While the majority of this stock of loans weighs on the banks of Rome and Milan, the European banks are seriously exposed in the event of problem. France is in the hole for a potential of 285 billion euros according to a Bloomberg study, while German, Spanish, British and Belgian banks also have reason to worry.

Although the Italian government’s projections see the percentage of public debt as a percentage of GDP falling to 120% over the next decade, the OECD has recently forecast that it will increase over this period due, among other things, to low growth rates.

Indeed, a looming conflict that adds extra spice to the mix is ​​the prospect of the EU launching disciplinary proceedings against Rome for breaching EU rules on debt and budget deficits.

Doom loop

As the third largest economy in the Eurozone and one of the top 10 in the world, the Italian economy will always have an influence on the wider European economy.

But given the extent to which European banks are linked to Italian debt levels, that link is much stronger than it might otherwise be.

During the years of the global financial crisis of 2007-2008, several banks collapsed. When large banks fail, it has the potential to infect the entire financial system as the contagion effect begins to affect other banks and other balance sheets.

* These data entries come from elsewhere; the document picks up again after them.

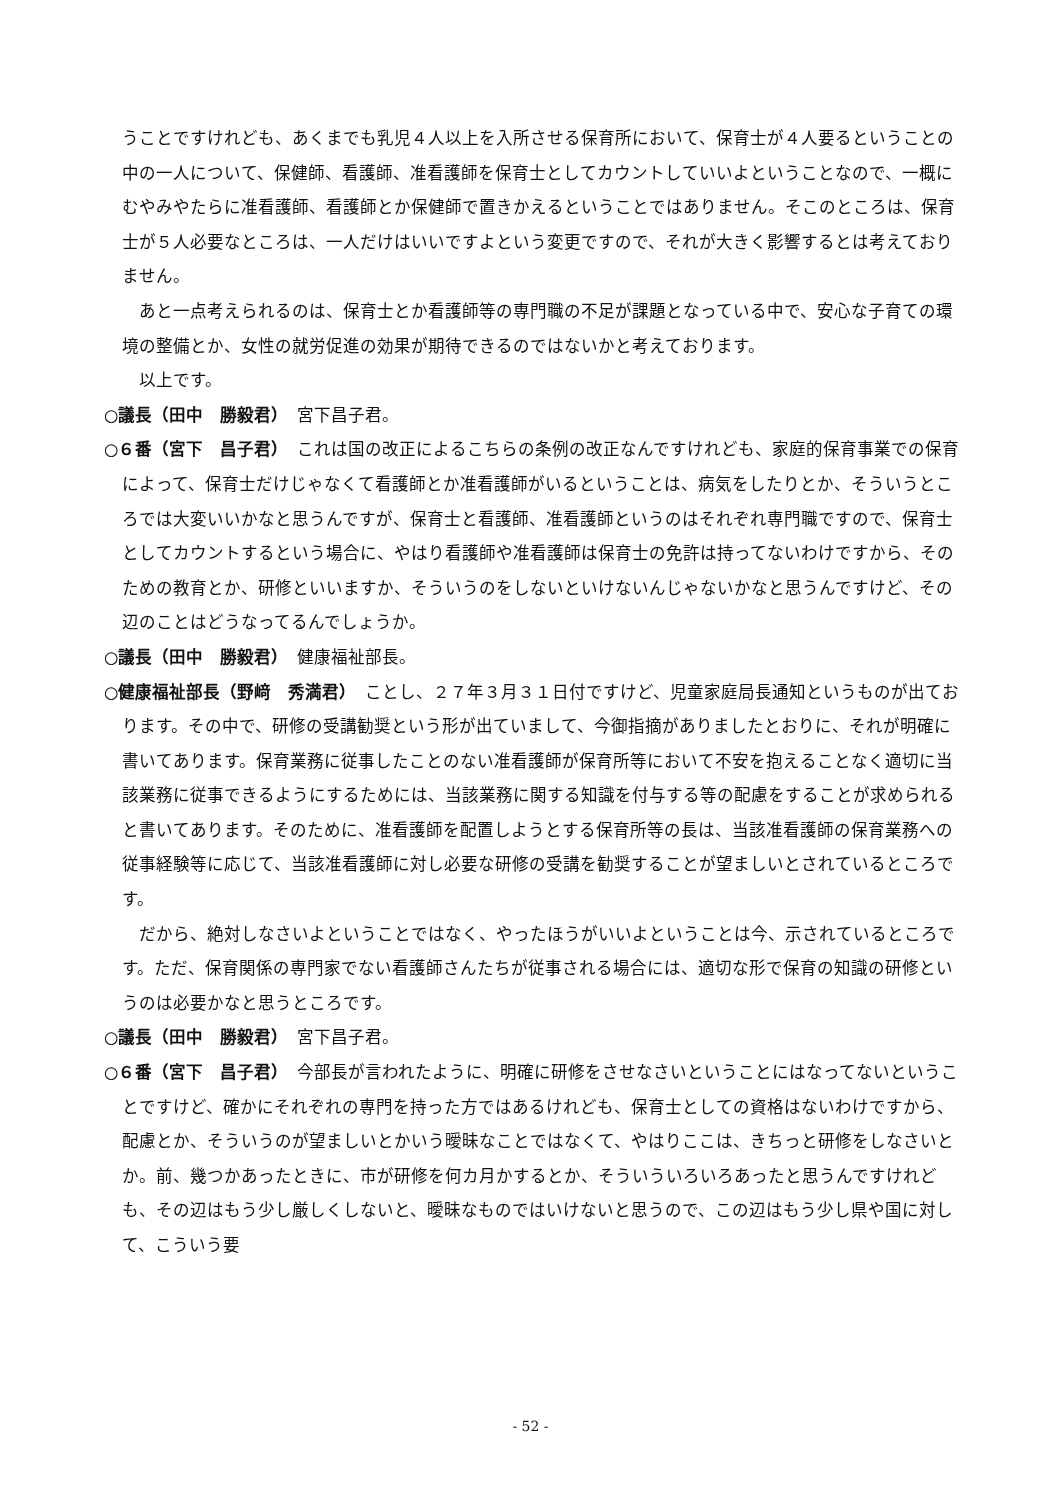うことですけれども、あくまでも乳児４人以上を入所させる保育所において、保育士が４人要るということの中の一人について、保健師、看護師、准看護師を保育士としてカウントしていいよということなので、一概にむやみやたらに准看護師、看護師とか保健師で置きかえるということではありません。そこのところは、保育士が５人必要なところは、一人だけはいいですよという変更ですので、それが大きく影響するとは考えておりません。
あと一点考えられるのは、保育士とか看護師等の専門職の不足が課題となっている中で、安心な子育ての環境の整備とか、女性の就労促進の効果が期待できるのではないかと考えております。
以上です。
○議長（田中　勝毅君）　宮下昌子君。
○６番（宮下　昌子君）　これは国の改正によるこちらの条例の改正なんですけれども、家庭的保育事業での保育によって、保育士だけじゃなくて看護師とか准看護師がいるということは、病気をしたりとか、そういうところでは大変いいかなと思うんですが、保育士と看護師、准看護師というのはそれぞれ専門職ですので、保育士としてカウントするという場合に、やはり看護師や准看護師は保育士の免許は持ってないわけですから、そのための教育とか、研修といいますか、そういうのをしないといけないんじゃないかなと思うんですけど、その辺のことはどうなってるんでしょうか。
○議長（田中　勝毅君）　健康福祉部長。
○健康福祉部長（野﨑　秀満君）　ことし、２７年３月３１日付ですけど、児童家庭局長通知というものが出ております。その中で、研修の受講勧奨という形が出ていまして、今御指摘がありましたとおりに、それが明確に書いてあります。保育業務に従事したことのない准看護師が保育所等において不安を抱えることなく適切に当該業務に従事できるようにするためには、当該業務に関する知識を付与する等の配慮をすることが求められると書いてあります。そのために、准看護師を配置しようとする保育所等の長は、当該准看護師の保育業務への従事経験等に応じて、当該准看護師に対し必要な研修の受講を勧奨することが望ましいとされているところです。
だから、絶対しなさいよということではなく、やったほうがいいよということは今、示されているところです。ただ、保育関係の専門家でない看護師さんたちが従事される場合には、適切な形で保育の知識の研修というのは必要かなと思うところです。
○議長（田中　勝毅君）　宮下昌子君。
○６番（宮下　昌子君）　今部長が言われたように、明確に研修をさせなさいということにはなってないということですけど、確かにそれぞれの専門を持った方ではあるけれども、保育士としての資格はないわけですから、配慮とか、そういうのが望ましいとかいう曖昧なことではなくて、やはりここは、きちっと研修をしなさいとか。前、幾つかあったときに、市が研修を何カ月かするとか、そういういろいろあったと思うんですけれども、その辺はもう少し厳しくしないと、曖昧なものではいけないと思うので、この辺はもう少し県や国に対して、こういう要
- 52 -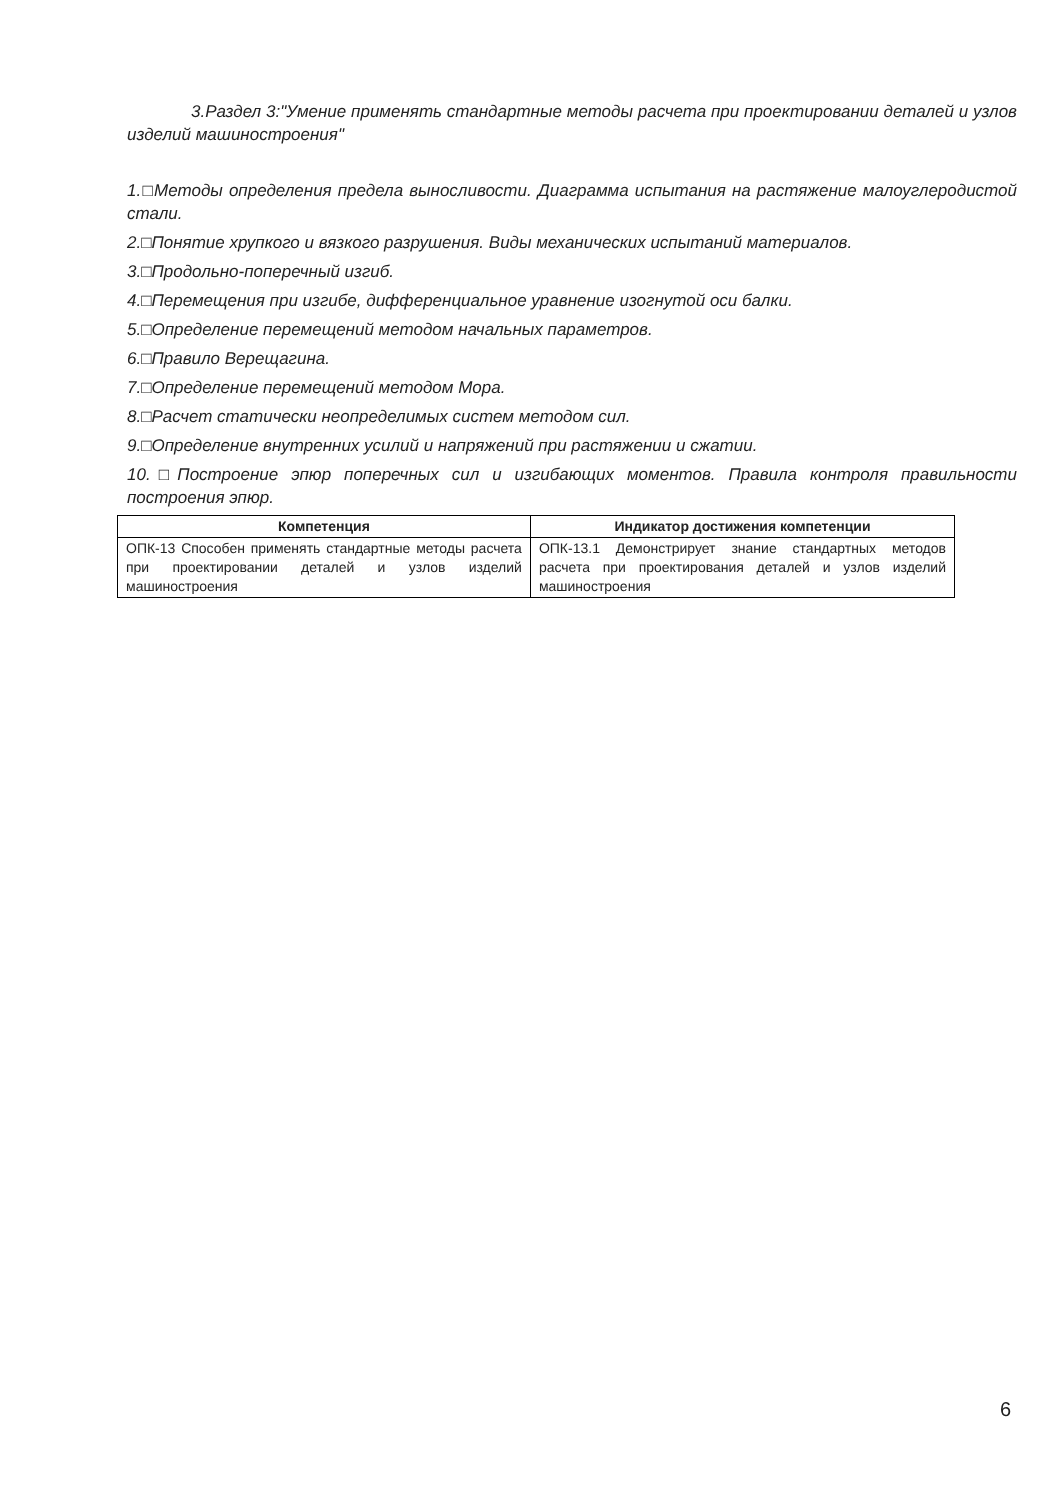3.Раздел 3:"Умение применять стандартные методы расчета при проектировании деталей и узлов изделий машиностроения"
1.□Методы определения предела выносливости. Диаграмма испытания на растяжение малоуглеродистой стали.
2.□Понятие хрупкого и вязкого разрушения. Виды механических испытаний материалов.
3.□Продольно-поперечный изгиб.
4.□Перемещения при изгибе, дифференциальное уравнение изогнутой оси балки.
5.□Определение перемещений методом начальных параметров.
6.□Правило Верещагина.
7.□Определение перемещений методом Мора.
8.□Расчет статически неопределимых систем методом сил.
9.□Определение внутренних усилий и напряжений при растяжении и сжатии.
10.□Построение эпюр поперечных сил и изгибающих моментов. Правила контроля правильности построения эпюр.
| Компетенция | Индикатор достижения компетенции |
| --- | --- |
| ОПК-13 Способен применять стандартные методы расчета при проектировании деталей и узлов изделий машиностроения | ОПК-13.1 Демонстрирует знание стандартных методов расчета при проектирования деталей и узлов изделий машиностроения |
6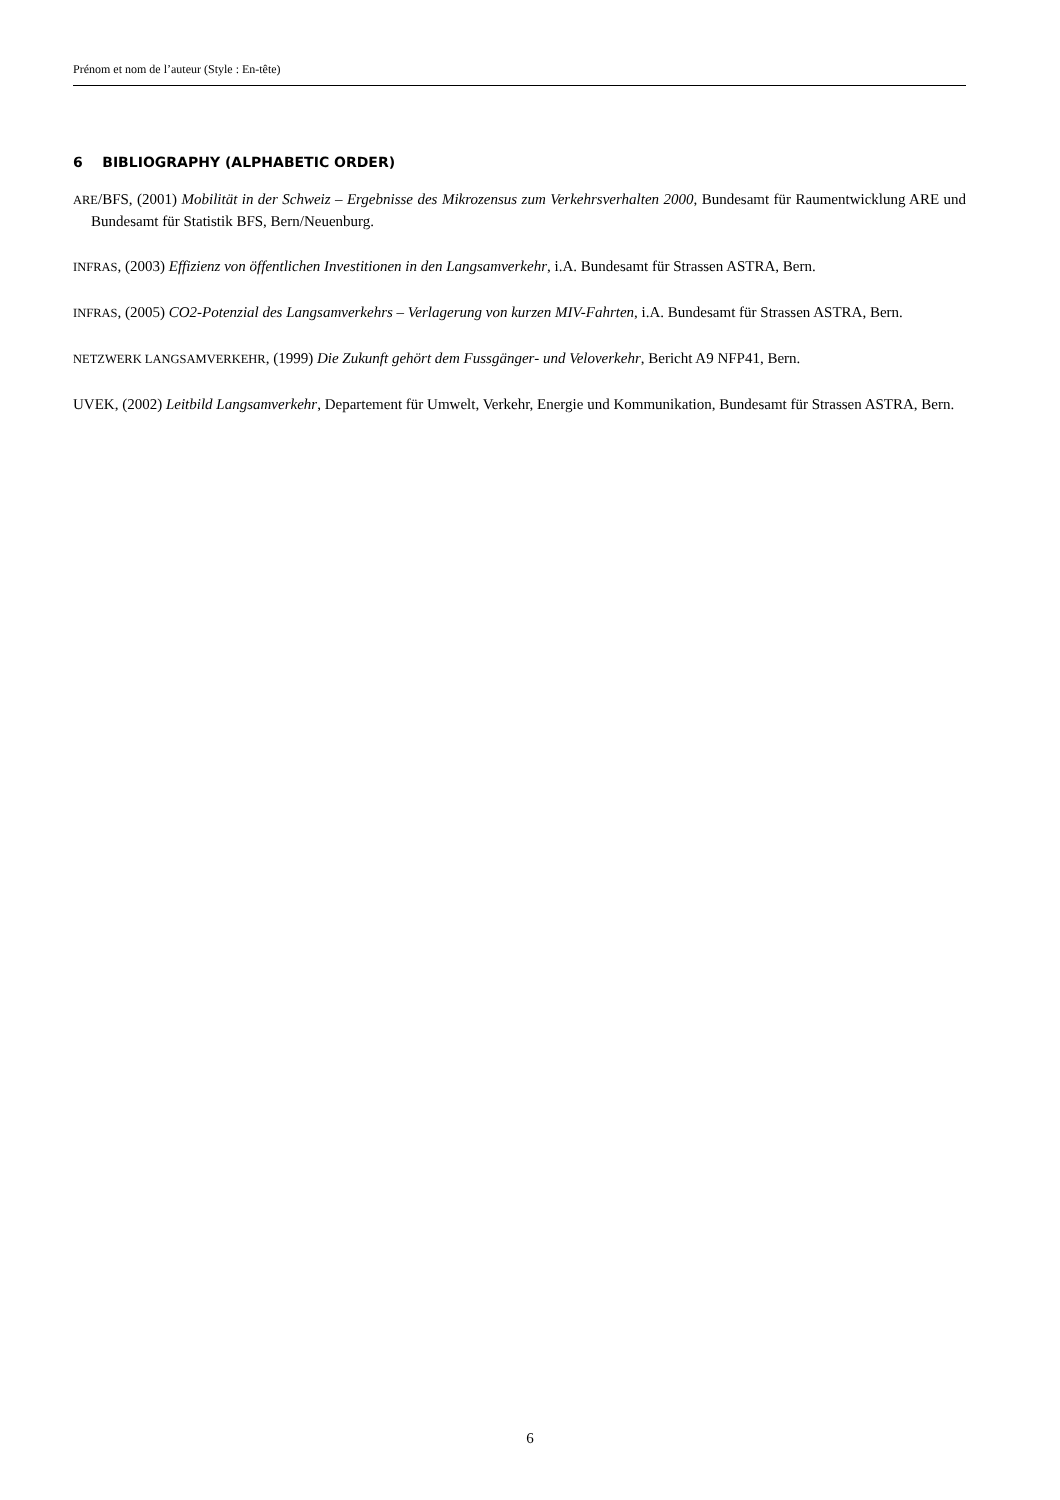Prénom et nom de l’auteur (Style : En-tête)
6 BIBLIOGRAPHY (ALPHABETIC ORDER)
ARE/BFS, (2001) Mobilität in der Schweiz – Ergebnisse des Mikrozensus zum Verkehrsverhalten 2000, Bundesamt für Raumentwicklung ARE und Bundesamt für Statistik BFS, Bern/Neuenburg.
INFRAS, (2003) Effizienz von öffentlichen Investitionen in den Langsamverkehr, i.A. Bundesamt für Strassen ASTRA, Bern.
INFRAS, (2005) CO2-Potenzial des Langsamverkehrs – Verlagerung von kurzen MIV-Fahrten, i.A. Bundesamt für Strassen ASTRA, Bern.
NETZWERK LANGSAMVERKEHR, (1999) Die Zukunft gehört dem Fussgänger- und Veloverkehr, Bericht A9 NFP41, Bern.
UVEK, (2002) Leitbild Langsamverkehr, Departement für Umwelt, Verkehr, Energie und Kommunikation, Bundesamt für Strassen ASTRA, Bern.
6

A particularly devastating element of this situation is the so-called “catastrophic loop” of sovereign debt. This is when banks and national governments are so intertwined that a country’s indebtedness can cast doubt on its ability to service its debts, leading to banking chaos.

Considering the numbers at stake in Italy, it’s easy to see why this chills so many people’s blood.

Arrivederci euro, buongiorno mini-BOT?

But if Italian banks haven’t collapsed yet, why should they? After all, the huge public debt in Italy is nothing new.

The simple answer is political. The prospect of Italy being ruled by a party that has actively talked about leaving the eurozone, and even the EU, has only grown since the League and the 5 Star Movement made their initial pact there. a little over a year old.

The debate over mini-BOTs, serious as it is, feeds this perspective. Riccardo Puglisi, an economist at the University of Pavia, told the FinancialTimes earlier this summer that the proposal was “a means of facilitating Italy’s exit from the euro zone”.

If Italy tried to leave the Eurozone in the coming years, there could only be a disorderly departure, if such a departure were even possible. Although still an extreme and hypothetical scenario, a disorderly exit from the euro would increase the possibility of Italy defaulting on billions of euros in debt.

From there arises the specter of what would be the biggest default in economic history.

The implications for Europe in an economic era already shaken by Brexit, the Sino-US trade war and, indeed, the longer-term effects of the Greek debt crisis, are hardly worth considering.

Yet the increasingly uncertain terrain of politics demands that we do so.